[Extrait]
◆ ◆ ◆ ◆

Des gangs du Mexique et d'Albanie ont uni leurs forces avec des criminels équatoriens, déterminés à transformer la région en une « autoroute » pour le transport de drogue vers les marchés nord-américain et européen.
Des policiers armés montent la garde devant l'hôtel de ville de Quito, capitale de l'Équateur, le 10 janvier. Photo : AFP
Cependant, la situation sécuritaire en Équateur s'est détériorée depuis le mandat de Correa, notamment depuis la signature en 2016 d'un accord de paix entre le gouvernement de la Colombie voisine et les Forces armées révolutionnaires de Colombie (FARC). Selon les chercheurs, cet accord a marqué un tournant dans l'escalade de la violence des gangs en Équateur.
Une grande partie de la route du trafic de drogue reliant le sud de la Colombie aux ports équatoriens était autrefois contrôlée par les Farc. Après que le mouvement séparatiste eut accepté de se dissoudre dans le cadre d'un accord de paix avec le gouvernement colombien, de puissants cartels mexicains sont rapidement intervenus, offrant argent et armes pour inciter les groupes criminels équatoriens à créer de nouveaux couloirs de contrebande.
Selon le Rapport mondial sur les drogues 2023 des Nations Unies, les deux cartels mexicains à l'origine de la lutte pour la domination du monde criminel équatorien sont Sinaloa et Jalisco Nueva Generacion, qui contrôlent une grande partie des routes de contrebande de drogue du Mexique vers les États-Unis et sont avides d'approvisionnements en provenance d'Amérique du Sud.

◆ ◆ ◆ ◆

[Données fournies]

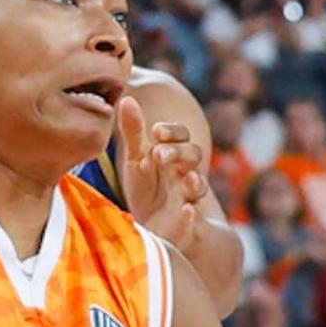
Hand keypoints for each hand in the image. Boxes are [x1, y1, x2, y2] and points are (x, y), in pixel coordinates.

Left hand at [113, 97, 207, 249]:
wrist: (159, 227)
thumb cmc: (149, 188)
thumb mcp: (138, 160)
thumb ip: (134, 132)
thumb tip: (126, 99)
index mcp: (173, 156)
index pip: (181, 136)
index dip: (172, 132)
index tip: (155, 132)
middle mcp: (185, 174)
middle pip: (193, 157)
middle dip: (179, 153)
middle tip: (160, 154)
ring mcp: (187, 199)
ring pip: (198, 187)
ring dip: (195, 182)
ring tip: (188, 178)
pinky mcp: (185, 226)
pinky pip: (193, 222)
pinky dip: (190, 217)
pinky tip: (187, 211)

◆ ◆ ◆ ◆

Veuillez relever tous les pays nommés dans l'extrait sur la violence des gangs en Équateur, dans l'ordre de leur première mention.

Mexique, Albanie, Équateur, Colombie, États-Unis